Context: The detection of monosomy 3 in uveal melanomas has repeatedly been associated with adverse outcome. Fine-needle aspiration biopsy is being used to detect monosomy 3 in these tumors, based on the assumption that this chromosomal abnormality is distributed homogeneously throughout the tumor.
Objective: To study the distribution of monosomy 3 in primary uveal melanoma by fluorescence in situ hybridization (FISH).

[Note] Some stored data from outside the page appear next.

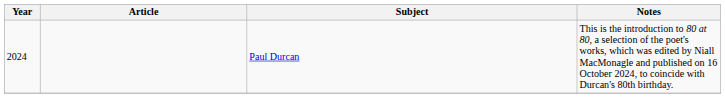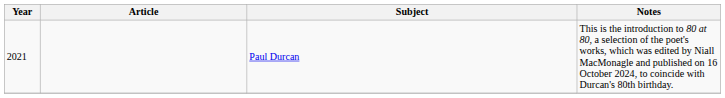Paul Durcan | Year: 2024 -> 2021
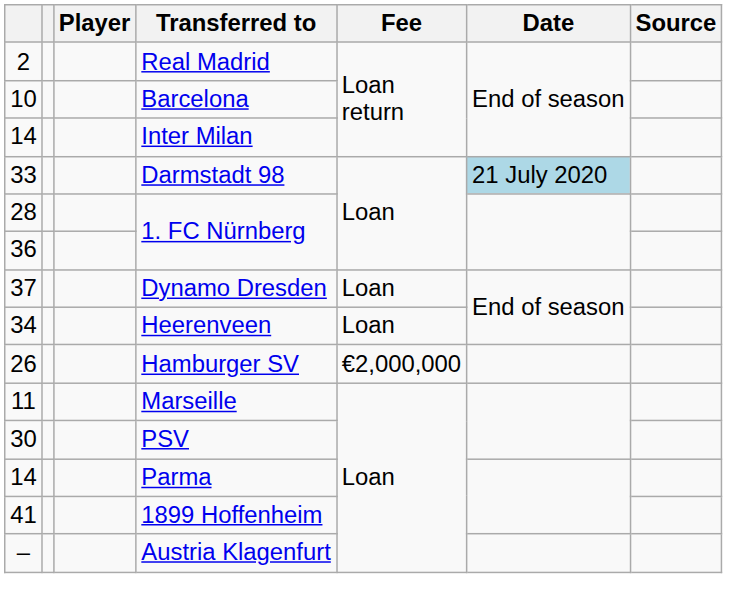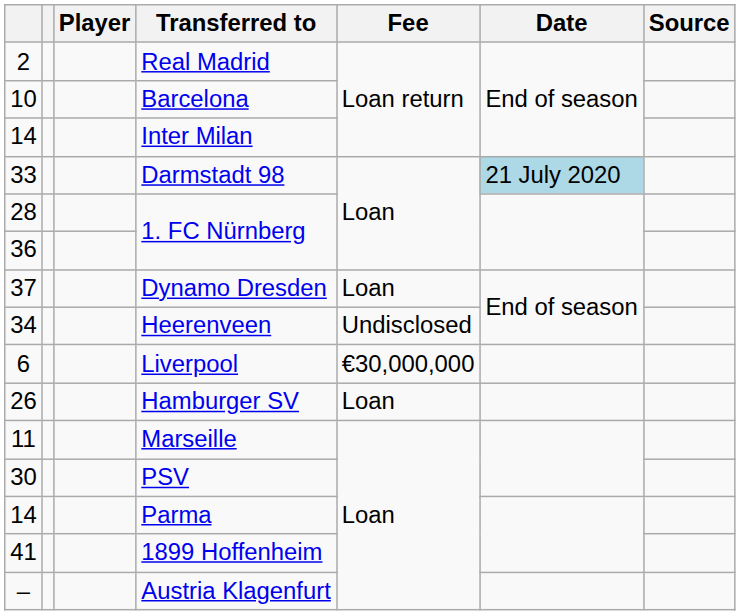Heerenveen | Fee: Loan -> Undisclosed
+ row: 6 | Liverpool | €30,000,000
Hamburger SV | Fee: €2,000,000 -> Loan
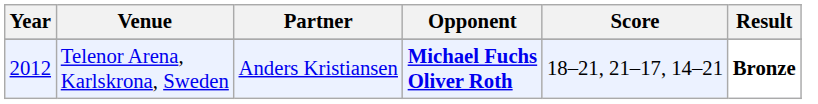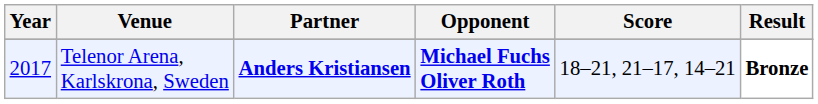Telenor Arena, Karlskrona, Sweden | Year: 2012 -> 2017
Telenor Arena, Karlskrona, Sweden | Partner: normal -> bold
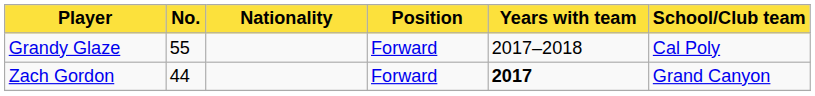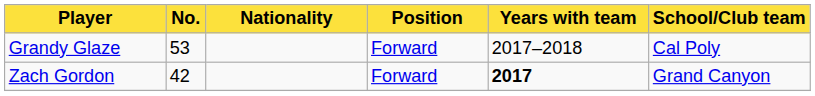Grandy Glaze | No.: 55 -> 53
Zach Gordon | No.: 44 -> 42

Design: We studied 50 enucleated eyes with uveal melanoma. In all 50 tumors we performed cytogenetic analysis and FISH using a DNA-specific probe for the centromere region of chromosome 3 on cultured tumor cells. In addition, the percentage of tumor cells with monosomy 3 was assessed by FISH on nuclei, isolated from paraffin-embedded tissue and compared to results of FISH on regular histology sections of the paraffin-embedded tissue.
Results: Combining karyotyping and FISH on cultured cells identified monosomy 3 in 19 (38%) of 50 tumors, whereas FISH on nuclei isolated from paraffin-embedded tissue showed 31 (62%) of 50 as having monosomy for chromosome 3. FISH analysis on paraffin sections showed tumor heterogeneity for copy number of chromosome 3 in at least 7 cases.
Conclusions: FISH analysis on paraffin sections shows that heterogeneity of monosomy of chromosome 3 is a frequent phenomenon in uveal melanoma. FISH on nuclei isolated from paraffin-embedded tissue identifies a higher frequency of monosomy 3 than the traditional combination of karyotyping and FISH on cultured uveal melanoma cells. The practice of assigning patients to risk categories based on fine-needle aspiration biopsy samples from primary uveal melanoma may be subject to error based on the heterogeneous distribution of monosomy 3 in these tumors.